Song Zihao, Li Qingnuo, Zhao Jincheng, Bu Qinggang, Bian Zekang, Qu Jia
The School of Computer Science and Artificial Intelligence & Aliyun School of Big Data, Changzhou University, Changzhou, China.
The School of AI & Computer Science, Jiangnan University, Wuxi, China.
PeerJ. 2025 Aug 5;13:e19637. doi: 10.7717/peerj.19637. eCollection 2025.
Antibiotics play a critical role in treating microbial infections. However, their widespread use has contributed to the growing problem of microbial resistance. Addressing this challenge requires the identification of new microbe-drug associations to support the development of novel therapeutic strategies. Since traditional wet-lab experiments are time-consuming and costly, computational models offer an efficient alternative for discovering potential applications of existing drugs against previously untested microbes. These models can facilitate the identification of novel microbe-drug associations and help counteract resistance mechanisms.
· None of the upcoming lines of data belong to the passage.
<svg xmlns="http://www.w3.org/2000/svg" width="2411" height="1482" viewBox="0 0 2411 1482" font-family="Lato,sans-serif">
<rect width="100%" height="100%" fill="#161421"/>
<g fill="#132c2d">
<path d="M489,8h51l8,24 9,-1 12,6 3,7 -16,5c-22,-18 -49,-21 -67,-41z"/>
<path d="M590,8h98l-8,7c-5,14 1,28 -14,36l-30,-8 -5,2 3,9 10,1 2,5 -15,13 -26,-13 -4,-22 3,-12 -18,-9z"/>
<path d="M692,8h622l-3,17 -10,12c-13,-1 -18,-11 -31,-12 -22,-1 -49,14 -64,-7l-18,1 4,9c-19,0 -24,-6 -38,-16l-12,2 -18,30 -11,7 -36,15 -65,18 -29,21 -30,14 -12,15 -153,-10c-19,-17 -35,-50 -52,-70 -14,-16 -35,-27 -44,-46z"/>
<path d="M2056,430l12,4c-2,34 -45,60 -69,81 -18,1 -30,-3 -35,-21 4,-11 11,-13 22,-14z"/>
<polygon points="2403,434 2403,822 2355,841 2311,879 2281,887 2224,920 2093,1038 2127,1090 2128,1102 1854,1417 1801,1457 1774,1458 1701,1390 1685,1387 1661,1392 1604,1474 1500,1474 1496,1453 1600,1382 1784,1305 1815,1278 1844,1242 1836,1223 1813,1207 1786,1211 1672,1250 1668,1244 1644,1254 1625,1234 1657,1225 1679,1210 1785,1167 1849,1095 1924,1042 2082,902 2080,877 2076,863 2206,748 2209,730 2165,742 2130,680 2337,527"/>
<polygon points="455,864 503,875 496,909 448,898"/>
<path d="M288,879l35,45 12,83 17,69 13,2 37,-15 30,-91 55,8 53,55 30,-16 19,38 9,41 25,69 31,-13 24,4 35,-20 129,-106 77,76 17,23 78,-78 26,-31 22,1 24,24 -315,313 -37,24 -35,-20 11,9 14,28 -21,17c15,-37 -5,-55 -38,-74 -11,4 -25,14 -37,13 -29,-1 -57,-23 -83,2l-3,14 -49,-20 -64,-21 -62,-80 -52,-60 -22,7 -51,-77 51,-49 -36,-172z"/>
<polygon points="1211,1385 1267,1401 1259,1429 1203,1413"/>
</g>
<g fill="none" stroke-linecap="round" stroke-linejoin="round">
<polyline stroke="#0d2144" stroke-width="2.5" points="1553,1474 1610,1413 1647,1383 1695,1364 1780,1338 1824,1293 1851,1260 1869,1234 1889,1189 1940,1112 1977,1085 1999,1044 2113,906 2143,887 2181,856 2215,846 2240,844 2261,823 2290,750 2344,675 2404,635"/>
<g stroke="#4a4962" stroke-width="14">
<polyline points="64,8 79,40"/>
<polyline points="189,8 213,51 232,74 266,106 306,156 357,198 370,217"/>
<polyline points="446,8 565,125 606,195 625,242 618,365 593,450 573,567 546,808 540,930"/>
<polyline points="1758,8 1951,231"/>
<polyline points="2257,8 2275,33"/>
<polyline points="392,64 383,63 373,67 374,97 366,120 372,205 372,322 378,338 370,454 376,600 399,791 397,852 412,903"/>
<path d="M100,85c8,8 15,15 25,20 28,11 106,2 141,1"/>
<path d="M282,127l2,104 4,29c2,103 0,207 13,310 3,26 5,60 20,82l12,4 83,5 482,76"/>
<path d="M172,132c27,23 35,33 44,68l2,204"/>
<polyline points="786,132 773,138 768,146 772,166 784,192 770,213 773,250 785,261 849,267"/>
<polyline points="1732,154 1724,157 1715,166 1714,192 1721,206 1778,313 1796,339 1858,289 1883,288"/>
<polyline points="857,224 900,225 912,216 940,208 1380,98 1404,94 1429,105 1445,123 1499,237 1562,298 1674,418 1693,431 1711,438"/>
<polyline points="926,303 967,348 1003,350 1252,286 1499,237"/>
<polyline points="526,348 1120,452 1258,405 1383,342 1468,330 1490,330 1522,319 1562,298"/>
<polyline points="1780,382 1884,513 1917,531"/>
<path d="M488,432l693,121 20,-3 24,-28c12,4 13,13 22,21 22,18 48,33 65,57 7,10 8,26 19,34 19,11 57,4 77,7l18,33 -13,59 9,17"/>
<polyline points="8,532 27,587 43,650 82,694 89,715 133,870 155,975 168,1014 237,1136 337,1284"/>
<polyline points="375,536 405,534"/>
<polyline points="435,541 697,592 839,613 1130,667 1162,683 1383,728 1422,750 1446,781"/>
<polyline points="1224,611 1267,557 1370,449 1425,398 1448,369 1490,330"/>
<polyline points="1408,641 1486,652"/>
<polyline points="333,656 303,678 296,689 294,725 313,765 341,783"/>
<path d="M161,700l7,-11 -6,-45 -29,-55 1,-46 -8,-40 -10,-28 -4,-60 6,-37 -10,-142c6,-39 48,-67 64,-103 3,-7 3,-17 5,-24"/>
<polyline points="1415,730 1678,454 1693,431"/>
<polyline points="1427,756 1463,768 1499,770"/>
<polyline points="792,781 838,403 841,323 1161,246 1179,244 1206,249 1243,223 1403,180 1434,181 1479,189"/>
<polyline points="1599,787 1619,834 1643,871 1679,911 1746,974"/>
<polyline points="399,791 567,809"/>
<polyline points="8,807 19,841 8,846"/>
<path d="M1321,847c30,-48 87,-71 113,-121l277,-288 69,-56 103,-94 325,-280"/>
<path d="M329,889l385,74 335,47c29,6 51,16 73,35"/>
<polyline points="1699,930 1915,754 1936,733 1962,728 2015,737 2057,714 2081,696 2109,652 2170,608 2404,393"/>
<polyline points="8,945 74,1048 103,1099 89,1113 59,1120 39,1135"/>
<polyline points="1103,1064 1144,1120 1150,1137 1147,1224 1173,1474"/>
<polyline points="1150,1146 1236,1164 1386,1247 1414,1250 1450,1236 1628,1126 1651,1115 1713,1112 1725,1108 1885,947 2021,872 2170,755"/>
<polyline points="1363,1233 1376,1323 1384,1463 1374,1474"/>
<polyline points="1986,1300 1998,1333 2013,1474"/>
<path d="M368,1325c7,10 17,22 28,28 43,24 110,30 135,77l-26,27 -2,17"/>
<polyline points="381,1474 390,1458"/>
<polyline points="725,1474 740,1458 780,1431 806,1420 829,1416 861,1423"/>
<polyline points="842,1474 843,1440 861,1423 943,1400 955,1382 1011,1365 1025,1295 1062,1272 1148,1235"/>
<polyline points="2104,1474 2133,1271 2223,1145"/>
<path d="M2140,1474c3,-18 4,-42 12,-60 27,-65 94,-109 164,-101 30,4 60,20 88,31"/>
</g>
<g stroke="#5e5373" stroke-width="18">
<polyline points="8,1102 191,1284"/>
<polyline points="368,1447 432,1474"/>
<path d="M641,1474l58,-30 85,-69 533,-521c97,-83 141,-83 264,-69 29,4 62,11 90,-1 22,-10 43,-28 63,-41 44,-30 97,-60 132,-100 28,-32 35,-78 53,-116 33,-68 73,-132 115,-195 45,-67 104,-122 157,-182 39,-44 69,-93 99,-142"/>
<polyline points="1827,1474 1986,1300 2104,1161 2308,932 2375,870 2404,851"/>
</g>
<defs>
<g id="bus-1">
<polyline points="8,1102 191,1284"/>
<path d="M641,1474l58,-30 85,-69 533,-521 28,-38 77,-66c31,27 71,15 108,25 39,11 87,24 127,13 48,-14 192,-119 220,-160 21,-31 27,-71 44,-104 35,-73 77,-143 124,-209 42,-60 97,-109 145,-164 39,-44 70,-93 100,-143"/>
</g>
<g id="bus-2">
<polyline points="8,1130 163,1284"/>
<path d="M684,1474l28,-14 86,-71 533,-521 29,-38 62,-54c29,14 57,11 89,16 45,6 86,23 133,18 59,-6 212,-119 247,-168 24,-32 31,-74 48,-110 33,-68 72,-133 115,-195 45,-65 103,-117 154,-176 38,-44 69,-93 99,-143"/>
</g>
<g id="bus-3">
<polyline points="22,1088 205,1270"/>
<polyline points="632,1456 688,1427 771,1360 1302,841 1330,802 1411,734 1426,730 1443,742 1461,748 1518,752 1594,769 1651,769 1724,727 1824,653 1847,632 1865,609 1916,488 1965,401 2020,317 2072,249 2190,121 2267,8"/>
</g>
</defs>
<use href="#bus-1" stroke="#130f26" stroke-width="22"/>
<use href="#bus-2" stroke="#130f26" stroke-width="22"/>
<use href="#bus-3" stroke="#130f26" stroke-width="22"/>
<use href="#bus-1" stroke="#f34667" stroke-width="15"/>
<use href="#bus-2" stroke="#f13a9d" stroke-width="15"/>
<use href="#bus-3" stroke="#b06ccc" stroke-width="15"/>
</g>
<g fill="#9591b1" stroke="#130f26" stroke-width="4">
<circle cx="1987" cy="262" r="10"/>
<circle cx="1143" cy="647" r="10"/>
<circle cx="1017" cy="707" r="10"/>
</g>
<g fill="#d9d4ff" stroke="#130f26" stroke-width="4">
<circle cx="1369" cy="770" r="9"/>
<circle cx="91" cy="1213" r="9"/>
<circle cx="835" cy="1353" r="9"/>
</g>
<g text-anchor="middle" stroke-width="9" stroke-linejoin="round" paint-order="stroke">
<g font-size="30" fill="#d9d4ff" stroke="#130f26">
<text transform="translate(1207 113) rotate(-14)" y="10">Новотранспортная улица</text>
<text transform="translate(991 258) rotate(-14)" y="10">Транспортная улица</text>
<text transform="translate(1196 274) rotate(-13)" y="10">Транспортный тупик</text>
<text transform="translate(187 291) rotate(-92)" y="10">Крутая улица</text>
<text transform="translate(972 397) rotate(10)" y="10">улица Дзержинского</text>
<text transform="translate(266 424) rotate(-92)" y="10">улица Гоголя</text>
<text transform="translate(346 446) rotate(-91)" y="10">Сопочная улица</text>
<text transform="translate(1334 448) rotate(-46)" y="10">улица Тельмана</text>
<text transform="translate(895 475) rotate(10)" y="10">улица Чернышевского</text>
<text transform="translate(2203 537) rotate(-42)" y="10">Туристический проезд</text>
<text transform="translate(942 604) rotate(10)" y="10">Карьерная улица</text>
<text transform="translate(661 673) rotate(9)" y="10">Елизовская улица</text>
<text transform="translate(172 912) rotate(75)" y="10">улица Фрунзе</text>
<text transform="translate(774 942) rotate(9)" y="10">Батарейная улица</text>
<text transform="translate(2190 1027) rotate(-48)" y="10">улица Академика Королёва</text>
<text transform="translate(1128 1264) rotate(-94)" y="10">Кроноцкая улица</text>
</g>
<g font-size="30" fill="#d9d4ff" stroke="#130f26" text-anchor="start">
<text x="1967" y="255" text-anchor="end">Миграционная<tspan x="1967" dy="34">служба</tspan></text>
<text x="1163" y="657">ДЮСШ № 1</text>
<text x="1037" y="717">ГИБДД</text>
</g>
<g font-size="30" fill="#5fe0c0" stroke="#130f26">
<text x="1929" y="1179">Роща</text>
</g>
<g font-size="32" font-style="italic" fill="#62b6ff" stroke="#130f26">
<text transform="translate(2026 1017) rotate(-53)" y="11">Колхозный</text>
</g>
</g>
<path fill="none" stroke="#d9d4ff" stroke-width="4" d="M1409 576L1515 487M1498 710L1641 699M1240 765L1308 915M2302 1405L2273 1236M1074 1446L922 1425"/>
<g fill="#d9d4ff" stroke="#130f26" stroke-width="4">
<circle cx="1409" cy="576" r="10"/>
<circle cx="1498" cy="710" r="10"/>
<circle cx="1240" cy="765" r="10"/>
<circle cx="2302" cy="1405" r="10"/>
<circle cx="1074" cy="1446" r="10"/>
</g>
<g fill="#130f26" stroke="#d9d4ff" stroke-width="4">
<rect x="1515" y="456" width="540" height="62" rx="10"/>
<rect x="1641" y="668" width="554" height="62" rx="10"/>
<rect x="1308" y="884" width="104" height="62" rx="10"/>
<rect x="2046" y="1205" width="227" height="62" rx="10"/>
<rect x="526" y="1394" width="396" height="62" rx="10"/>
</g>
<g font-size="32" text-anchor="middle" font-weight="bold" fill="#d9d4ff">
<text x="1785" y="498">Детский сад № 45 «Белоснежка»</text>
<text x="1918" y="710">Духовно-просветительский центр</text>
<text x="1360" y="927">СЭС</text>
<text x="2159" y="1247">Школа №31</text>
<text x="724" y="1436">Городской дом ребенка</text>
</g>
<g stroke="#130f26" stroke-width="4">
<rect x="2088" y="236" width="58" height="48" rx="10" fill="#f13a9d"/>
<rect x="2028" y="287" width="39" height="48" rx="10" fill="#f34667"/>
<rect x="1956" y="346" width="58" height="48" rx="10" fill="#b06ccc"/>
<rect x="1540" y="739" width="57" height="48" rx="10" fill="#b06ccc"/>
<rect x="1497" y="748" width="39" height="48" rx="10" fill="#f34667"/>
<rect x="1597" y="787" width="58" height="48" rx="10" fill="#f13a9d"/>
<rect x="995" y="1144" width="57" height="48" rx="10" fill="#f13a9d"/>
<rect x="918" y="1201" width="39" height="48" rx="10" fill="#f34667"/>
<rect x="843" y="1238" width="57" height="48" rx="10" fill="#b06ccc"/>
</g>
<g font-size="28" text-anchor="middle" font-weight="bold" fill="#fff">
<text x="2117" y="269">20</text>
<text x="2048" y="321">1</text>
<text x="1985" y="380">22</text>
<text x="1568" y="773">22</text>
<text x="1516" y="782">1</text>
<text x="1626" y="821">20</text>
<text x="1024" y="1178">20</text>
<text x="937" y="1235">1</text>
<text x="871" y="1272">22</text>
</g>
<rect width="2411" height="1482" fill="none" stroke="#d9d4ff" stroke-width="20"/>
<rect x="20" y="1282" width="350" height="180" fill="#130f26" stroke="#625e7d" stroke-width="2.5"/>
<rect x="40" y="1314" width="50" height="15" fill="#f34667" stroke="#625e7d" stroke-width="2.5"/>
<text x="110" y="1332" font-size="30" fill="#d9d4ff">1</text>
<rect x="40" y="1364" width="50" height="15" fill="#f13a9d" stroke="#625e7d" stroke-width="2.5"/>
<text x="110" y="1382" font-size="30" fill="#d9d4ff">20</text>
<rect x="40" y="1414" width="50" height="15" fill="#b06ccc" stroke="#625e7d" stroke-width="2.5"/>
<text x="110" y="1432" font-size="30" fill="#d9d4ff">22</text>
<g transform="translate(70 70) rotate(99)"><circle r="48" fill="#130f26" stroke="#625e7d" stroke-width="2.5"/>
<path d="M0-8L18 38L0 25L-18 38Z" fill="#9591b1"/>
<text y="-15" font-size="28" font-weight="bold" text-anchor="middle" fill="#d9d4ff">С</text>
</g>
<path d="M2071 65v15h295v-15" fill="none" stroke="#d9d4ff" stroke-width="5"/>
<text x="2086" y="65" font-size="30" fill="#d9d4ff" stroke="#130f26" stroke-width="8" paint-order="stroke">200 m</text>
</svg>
This study proposes a novel computational model: convolutional neural network with Bernoulli random forest for Microbe-Drug Association prediction (CNNBRFMDA). The model constructs feature vectors for all microbe-drug pairs based on known associations, microbe similarity, and drug similarity. A subset of these vectors is randomly selected to form the training set. A convolutional neural network (CNN) is then used to reduce the dimensionality of all feature vectors, including those in the training set. The reduced training set is subsequently used to train a Bernoulli random forest (BRF) to predict potential microbe-drug associations. The innovation of CNNBRFMDA lies in its integration of CNN for nonlinear feature extraction and BRF for robust prediction. This approach enhances computational efficiency and improves the model's ability to capture complex patterns, thereby increasing the precision and interpretability of drug response predictions. The dual use of the Bernoulli distribution in BRF ensures algorithmic consistency and contributes to superior performance.
The model was evaluated using five-fold cross-validation on the Microbe-Drug Association Database (MDAD) and abiofilm datasets. CNNBRFMDA achieved mean AUC scores of 0.9017 ± 0.0032 (MDAD) and 0.9146 ± 0.0041 (abiofilm). Two case studies further validated the model's reliability: 41 of the top 50 predicted microbes associated with ciprofloxacin and 38 of the top 50 associated with moxifloxacin were confirmed through literature review.
抗生素在治疗微生物感染中发挥着关键作用。然而,它们的广泛使用导致了微生物耐药性这一日益严重的问题。应对这一挑战需要识别新的微生物 - 药物关联,以支持新型治疗策略的开发。由于传统的湿实验室实验既耗时又昂贵,计算模型为发现现有药物针对以前未测试的微生物的潜在应用提供了一种有效的替代方法。这些模型可以促进新型微生物 - 药物关联的识别,并有助于对抗耐药机制。
本研究提出了一种新型计算模型:用于微生物 - 药物关联预测的卷积神经网络与伯努利随机森林(CNNBRFMDA)。该模型基于已知关联、微生物相似性和药物相似性为所有微生物 - 药物对构建特征向量。随机选择这些向量的一个子集形成训练集。然后使用卷积神经网络(CNN)来降低所有特征向量的维度,包括训练集中的那些。随后使用降维后的训练集训练伯努利随机森林(BRF)来预测潜在的微生物 - 药物关联。CNNBRFMDA的创新之处在于其将用于非线性特征提取的CNN和用于稳健预测的BRF相结合。这种方法提高了计算效率,增强了模型捕捉复杂模式的能力,从而提高了药物反应预测的精度和可解释性。BRF中伯努利分布的双重使用确保了算法的一致性,并有助于实现卓越的性能。
该模型在微生物 - 药物关联数据库(MDAD)和生物膜数据集上使用五折交叉验证进行评估。CNNBRFMDA在MDAD上的平均AUC分数为0.9017±0.0032,在生物膜数据集上为0.9146±0.0041。两个案例研究进一步验证了该模型的可靠性:通过文献综述证实,与环丙沙星相关的前50种预测微生物中有41种,与莫西沙星相关的前50种中有38种。